FAR ABOVE THE CLOUDS
When Pure Reason Revolution announced their return in 2019, mainstays Chloë Alper and Jon Courtney had no idea how unrecognisable life would soon become. Their latest album, Above Cirrus, explores a brave new world and finds the band revisiting their Floyd-infused past. Alper and Courtney discuss parallel universes, silencing critics and expanding their horizons.
Words: James McNair
PRR, L-R: Chloë Alper, Greg Jong, Jon Courtney.
Images: Greg Jong
“Pink Floyd did fine without Roger Waters, and when Brian Wilson stayed in the studio The Beach Boys were still out touring.”
Jon Courtney
To borrow from Sly Stone, Pure Reason Revolution’s fifth LP wants to take you higher. Above Cirrus, in fact, cirrus being the kind of cloud that forms at considerable altitude. Made during lockdown after Covid rules nixed the band’s tour for their lauded 2020 comeback Eupnea, the follow-up album hungers for escape. Alive with sinewy riffs, Floydian tics and breathtaking passages of almost choral prog, it’s also a dark meditation on the fear and personal challenges wrought by the pandemic, and other radical changes in our world.

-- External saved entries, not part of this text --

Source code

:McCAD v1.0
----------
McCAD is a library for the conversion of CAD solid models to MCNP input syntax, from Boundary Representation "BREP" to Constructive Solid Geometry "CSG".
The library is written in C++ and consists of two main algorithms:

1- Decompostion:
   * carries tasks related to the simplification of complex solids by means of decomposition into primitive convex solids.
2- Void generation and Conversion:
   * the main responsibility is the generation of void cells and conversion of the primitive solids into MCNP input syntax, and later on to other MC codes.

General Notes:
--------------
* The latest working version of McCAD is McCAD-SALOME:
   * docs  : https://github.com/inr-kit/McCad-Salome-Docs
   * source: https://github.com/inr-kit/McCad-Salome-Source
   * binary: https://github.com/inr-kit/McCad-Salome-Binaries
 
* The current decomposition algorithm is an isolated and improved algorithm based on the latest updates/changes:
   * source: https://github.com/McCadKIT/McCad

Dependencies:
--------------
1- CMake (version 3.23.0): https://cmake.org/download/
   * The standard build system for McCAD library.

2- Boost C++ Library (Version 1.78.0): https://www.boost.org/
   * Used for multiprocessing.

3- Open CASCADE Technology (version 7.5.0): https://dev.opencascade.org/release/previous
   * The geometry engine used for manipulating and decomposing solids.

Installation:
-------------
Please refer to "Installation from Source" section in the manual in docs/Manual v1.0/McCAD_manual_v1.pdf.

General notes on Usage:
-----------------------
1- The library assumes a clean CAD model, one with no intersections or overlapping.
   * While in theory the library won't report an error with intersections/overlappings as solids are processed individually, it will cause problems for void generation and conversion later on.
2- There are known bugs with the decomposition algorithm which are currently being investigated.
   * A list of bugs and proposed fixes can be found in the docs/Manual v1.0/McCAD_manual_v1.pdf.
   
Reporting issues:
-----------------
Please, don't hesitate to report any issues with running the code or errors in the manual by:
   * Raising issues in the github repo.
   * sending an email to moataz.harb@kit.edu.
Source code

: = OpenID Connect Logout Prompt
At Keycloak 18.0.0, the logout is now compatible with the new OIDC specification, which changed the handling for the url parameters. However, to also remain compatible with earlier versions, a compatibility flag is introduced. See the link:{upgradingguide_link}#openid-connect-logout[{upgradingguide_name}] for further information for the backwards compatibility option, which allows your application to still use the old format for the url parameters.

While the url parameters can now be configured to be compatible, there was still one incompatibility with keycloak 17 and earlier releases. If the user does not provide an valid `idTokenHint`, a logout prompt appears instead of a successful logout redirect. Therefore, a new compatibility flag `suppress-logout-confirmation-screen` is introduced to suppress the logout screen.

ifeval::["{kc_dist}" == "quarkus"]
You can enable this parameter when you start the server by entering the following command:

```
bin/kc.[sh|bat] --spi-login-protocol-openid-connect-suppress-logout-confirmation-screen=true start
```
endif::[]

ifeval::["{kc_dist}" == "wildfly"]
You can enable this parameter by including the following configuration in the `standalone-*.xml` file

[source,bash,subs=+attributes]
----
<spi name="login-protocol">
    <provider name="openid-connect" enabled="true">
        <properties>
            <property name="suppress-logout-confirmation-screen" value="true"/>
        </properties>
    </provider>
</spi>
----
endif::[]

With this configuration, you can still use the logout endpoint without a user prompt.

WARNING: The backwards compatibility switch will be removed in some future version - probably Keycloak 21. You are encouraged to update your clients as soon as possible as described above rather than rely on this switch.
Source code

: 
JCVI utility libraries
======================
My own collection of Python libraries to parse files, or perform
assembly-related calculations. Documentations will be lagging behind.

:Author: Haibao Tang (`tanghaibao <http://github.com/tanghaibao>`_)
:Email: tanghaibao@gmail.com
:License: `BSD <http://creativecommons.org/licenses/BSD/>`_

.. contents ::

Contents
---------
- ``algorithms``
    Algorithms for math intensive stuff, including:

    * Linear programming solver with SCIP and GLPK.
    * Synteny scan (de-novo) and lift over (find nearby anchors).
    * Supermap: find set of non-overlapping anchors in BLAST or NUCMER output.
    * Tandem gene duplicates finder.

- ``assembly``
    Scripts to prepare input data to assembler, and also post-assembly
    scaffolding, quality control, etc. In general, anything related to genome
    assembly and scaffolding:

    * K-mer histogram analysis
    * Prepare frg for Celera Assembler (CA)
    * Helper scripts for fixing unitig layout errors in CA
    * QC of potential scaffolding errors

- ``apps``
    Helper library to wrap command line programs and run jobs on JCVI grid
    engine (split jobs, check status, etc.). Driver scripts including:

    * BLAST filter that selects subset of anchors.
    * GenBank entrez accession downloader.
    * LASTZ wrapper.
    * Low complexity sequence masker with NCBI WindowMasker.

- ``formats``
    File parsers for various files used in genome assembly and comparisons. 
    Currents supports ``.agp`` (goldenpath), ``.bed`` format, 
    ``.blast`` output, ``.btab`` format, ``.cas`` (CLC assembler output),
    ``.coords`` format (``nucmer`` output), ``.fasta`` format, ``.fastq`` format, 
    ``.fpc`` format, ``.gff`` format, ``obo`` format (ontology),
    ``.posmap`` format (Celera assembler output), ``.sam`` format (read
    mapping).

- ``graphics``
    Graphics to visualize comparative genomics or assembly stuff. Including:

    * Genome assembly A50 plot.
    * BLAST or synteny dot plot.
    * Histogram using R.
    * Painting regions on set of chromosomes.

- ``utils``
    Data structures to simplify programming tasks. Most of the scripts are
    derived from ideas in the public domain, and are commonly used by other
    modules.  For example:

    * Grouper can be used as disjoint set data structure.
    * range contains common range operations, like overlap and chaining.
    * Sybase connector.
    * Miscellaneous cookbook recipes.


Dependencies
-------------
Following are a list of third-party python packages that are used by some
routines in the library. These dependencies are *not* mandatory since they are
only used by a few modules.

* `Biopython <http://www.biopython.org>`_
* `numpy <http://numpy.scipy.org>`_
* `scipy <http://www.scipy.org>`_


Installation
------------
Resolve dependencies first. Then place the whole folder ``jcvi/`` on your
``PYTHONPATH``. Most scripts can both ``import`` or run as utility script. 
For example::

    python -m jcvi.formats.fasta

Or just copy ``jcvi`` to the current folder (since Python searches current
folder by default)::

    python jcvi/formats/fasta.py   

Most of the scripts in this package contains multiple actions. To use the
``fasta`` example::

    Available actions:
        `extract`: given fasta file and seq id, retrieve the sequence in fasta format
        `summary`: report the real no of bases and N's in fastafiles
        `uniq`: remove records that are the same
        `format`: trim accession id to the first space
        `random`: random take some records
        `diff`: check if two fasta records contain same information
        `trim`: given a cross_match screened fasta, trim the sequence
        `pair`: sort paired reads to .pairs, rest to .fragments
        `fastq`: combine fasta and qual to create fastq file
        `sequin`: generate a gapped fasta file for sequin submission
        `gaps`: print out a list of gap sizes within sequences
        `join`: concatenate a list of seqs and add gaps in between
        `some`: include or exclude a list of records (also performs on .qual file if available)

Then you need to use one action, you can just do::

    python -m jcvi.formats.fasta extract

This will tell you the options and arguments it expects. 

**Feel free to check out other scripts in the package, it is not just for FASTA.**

“Making it was cathartic, certainly,” says singer-guitarist Jon Courtney. “A lot of the writing on Above Cirrus concerns relationships; how we can be loving, then rip into each other moments later. The first song I worked on was New Kind Of Evil, and at that point I really felt the virus was something more than just unfortunate. I had this strange, apocalyptic sense of ‘we’re all going to die’.”
This was back in April 2020, while Courtney was in Berlin, his adopted home of recent years. Back in Blighty, meanwhile, PRR singer and bassist Chloë Alper was also feeling antsy.